Durante o Brazil Legal Symposium, realizado na quinta-feira 9 em Cambridge, nos Estados Unidos, sob organização da Universidade de Harvard, o presidente da seccional do Paraná da Ordem dos Advogados do Brasil (OAB-PR), Luiz Fernando Casagrande Pereira, fez duras críticas ao Supremo Tribunal Federal (STF). Segundo ele, o Brasil vive uma “crise de confiança” diretamente conectada a uma “crise moral sem precedentes” na Corte.
Código de ética não resolve o problema, diz presidente da OAB-PR
Na avaliação de Pereira, a questão ultrapassa os limites do sistema de Justiça. Ele rebateu a proposta de criação de um código de ética para o STF, apresentada pelo ministro Edson Fachin, sustentando que mecanismos convencionais do Direito são insuficientes quando a própria Corte suprema está no epicentro da turbulência institucional.
“O Brasil não tem apenas um problema de Justiça”, disse. “Tem uma crise de confiança. Os instrumentos da teoria jurídica não foram construídos para um sistema em que a mais alta Corte está ela própria no centro de uma crise moral sem precedentes. É onde estamos. E nenhum código vai resolver isso.”
Simpósio em Harvard reuniu juristas, economistas e autoridades brasileiras
O evento contou com a presença de nomes de peso do cenário brasileiro. Entre os participantes esteve Ilan Goldfajn, ex-presidente do Banco Central e atual dirigente do Banco Interamericano de Desenvolvimento.
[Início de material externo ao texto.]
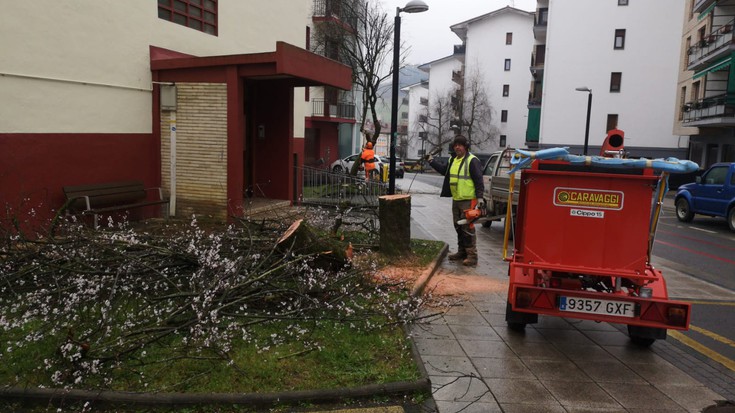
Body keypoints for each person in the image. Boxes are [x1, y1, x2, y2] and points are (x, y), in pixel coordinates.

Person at [426, 135, 485, 266]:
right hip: (457, 199)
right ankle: (462, 252)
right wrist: (431, 161)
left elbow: (478, 180)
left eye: (460, 145)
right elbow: (444, 171)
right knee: (458, 226)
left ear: (465, 146)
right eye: (456, 145)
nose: (457, 147)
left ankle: (472, 256)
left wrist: (480, 198)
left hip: (468, 199)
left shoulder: (472, 160)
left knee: (467, 228)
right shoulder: (453, 160)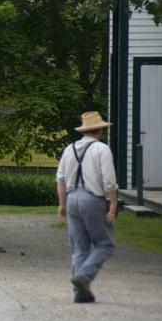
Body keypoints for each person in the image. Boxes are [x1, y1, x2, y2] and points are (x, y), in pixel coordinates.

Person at [56, 111, 118, 304]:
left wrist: (62, 203)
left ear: (85, 130)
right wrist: (113, 205)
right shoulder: (102, 149)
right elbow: (109, 181)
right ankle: (84, 277)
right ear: (99, 130)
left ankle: (80, 293)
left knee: (79, 248)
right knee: (105, 244)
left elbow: (60, 178)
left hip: (72, 198)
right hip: (93, 199)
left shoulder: (69, 149)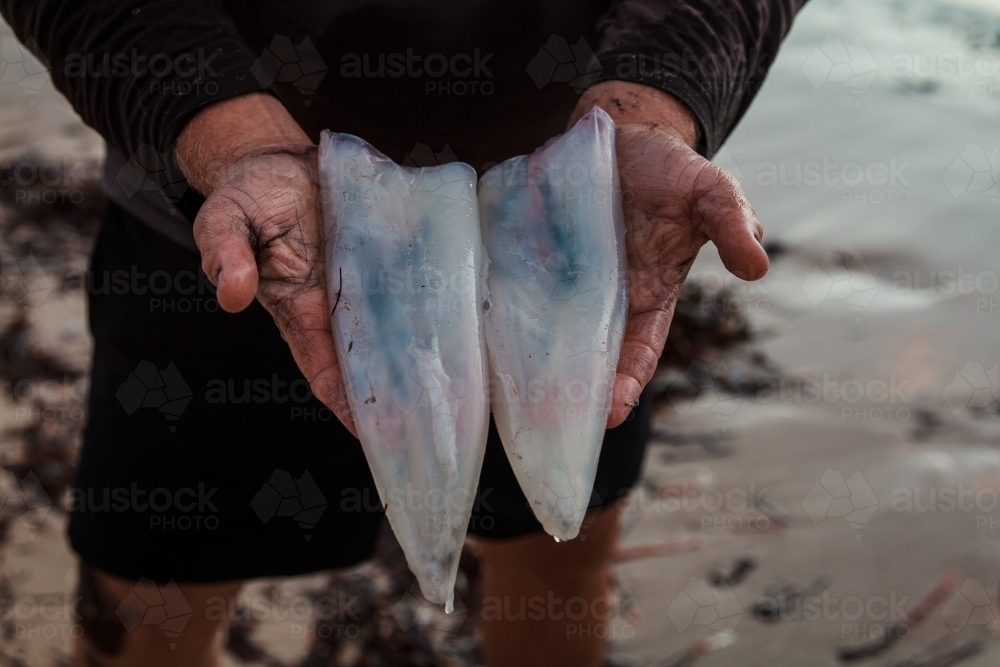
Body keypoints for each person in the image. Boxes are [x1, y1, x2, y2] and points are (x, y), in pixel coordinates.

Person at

Juristas, economistas e autoridades públicas do Brasil compuseram a plateia e os painéis do encontro acadêmico.
Críticas da OAB ao STF se intensificam
A OAB vem ampliando, de forma consistente, suas manifestações contrárias a certas práticas do STF. A entidade tem tentado participar do debate sobre o Código de Ética e questionado investigações conduzidas pela Corte.
Pesquisa com advogados de São Paulo revela ampla reprovação ao STF
Poucos dias antes da fala em Harvard, a seccional de São Paulo da OAB divulgou, na segunda-feira 6, os resultados de um levantamento expressivo. Dos advogados ouvidos, 47,7% classificaram como “muito negativa” a atuação do STF. Na outra ponta, apenas 3,7% dos profissionais avaliaram o desempenho da Corte como “muito positivo”.
A pesquisa foi realizada entre dezembro de 2025 e março de 2026, ouvindo 12,7 mil profissionais. O Estado de São Paulo possui cerca de 400 mil advogados, conforme dados da própria seccional.
Mandato fixo e mudança na indicação de ministros
O estudo também apontou que 64,1% dos entrevistados defendem a adoção de mandato fixo de oito anos para os magistrados do STF. Apenas 8,3% consideram adequado o atual modelo de mandato vitalício.
Outro dado relevante: 81,9% dos advogados são favoráveis a alterações na forma de escolha dos ministros, hoje prerrogativa exclusiva do presidente da República.